Du commerce à la distribution
Les grandes surfaces ont révolutionné l’appareil commercial. Révolutionné n’est pas un terme trop fort ; on ne parle d’ailleurs plus de commerce de détail mais de distribution.
Le caractère spectaculaire de leur présence massive dans la douzaine de pôles périphériques ne doit pas faire oublier qu’elles sont également devenues une composante essentielle du commerce de centre-ville. Les surfaces plus petites appartenant aux groupes de la grande distribution constituent le cœur de l’offre d’alimentation générale dans les quartiers de Rennes et dans les bourgs de la communauté d’agglomération.

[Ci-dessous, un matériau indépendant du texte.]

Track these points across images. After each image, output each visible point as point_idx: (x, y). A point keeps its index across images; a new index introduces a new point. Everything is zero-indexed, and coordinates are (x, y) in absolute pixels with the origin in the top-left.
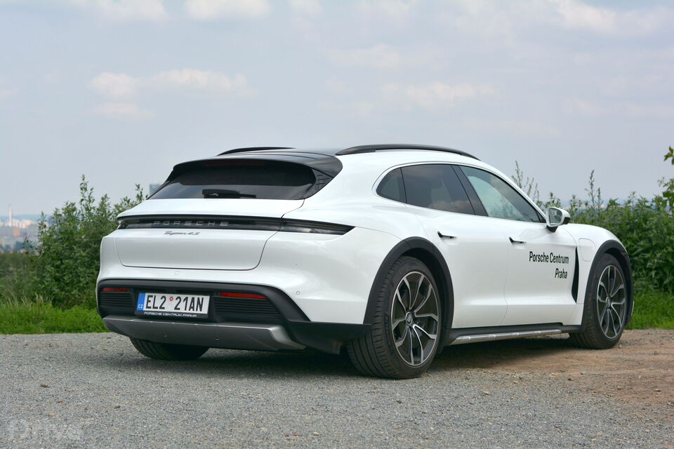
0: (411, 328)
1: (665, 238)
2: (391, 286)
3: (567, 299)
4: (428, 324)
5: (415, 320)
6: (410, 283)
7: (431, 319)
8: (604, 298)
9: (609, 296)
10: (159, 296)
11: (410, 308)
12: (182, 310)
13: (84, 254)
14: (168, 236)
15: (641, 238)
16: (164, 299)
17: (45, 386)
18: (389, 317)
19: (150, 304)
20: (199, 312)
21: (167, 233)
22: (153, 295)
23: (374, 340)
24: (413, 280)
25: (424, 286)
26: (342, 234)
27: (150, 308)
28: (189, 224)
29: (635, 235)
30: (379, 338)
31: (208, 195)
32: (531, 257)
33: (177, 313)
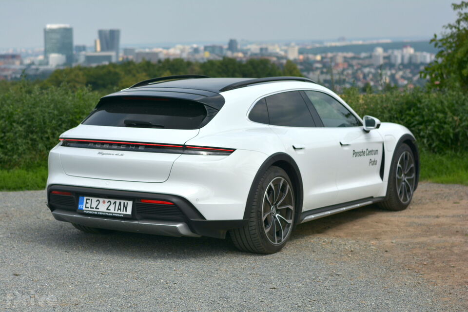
0: (275, 217)
1: (433, 114)
2: (262, 190)
3: (377, 179)
4: (286, 213)
5: (277, 211)
6: (274, 186)
7: (288, 209)
8: (400, 176)
9: (404, 173)
10: (94, 199)
11: (274, 203)
12: (112, 211)
13: (20, 129)
14: (100, 156)
15: (416, 115)
16: (98, 202)
17: (17, 275)
18: (261, 212)
19: (88, 205)
20: (125, 213)
21: (99, 153)
22: (90, 198)
23: (250, 229)
24: (276, 183)
25: (284, 186)
26: (229, 155)
27: (88, 208)
28: (116, 147)
29: (412, 112)
30: (253, 228)
31: (129, 124)
32: (354, 154)
33: (109, 213)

La nature des acteurs, des professions impliquées dans la mise œuvre de ce modèle a radicalement muté. Ces enseignes appartiennent, non plus à des commerçants rennais mais à des multinationales étroitement liées au capital financier. À titre d’exemple, l’hypermarché du centre Alma, a été créé sous l’enseigne Mammouth par la Société économique de Rennes. Celle-ci est dans un premier temps passée sous le contrôle des Comptoirs Modernes, une société succursaliste du Mans. Et depuis l’OPA réussie de Carrefour sur les Comptoirs Modernes, l’hypermarché du centre Alma appartient au deuxième groupe mondial de la distribution.
Enfin, les bouleversements qui se sont succédés depuis 1970 ont, au-delà de la transformation des formes de la proximité et de la centralité, changé la ville elle-même, pas seulement son organisation physique mais aussi les modes de vie, les temps et les conduites constitutifs de ce que l’on appelle l’urbanité.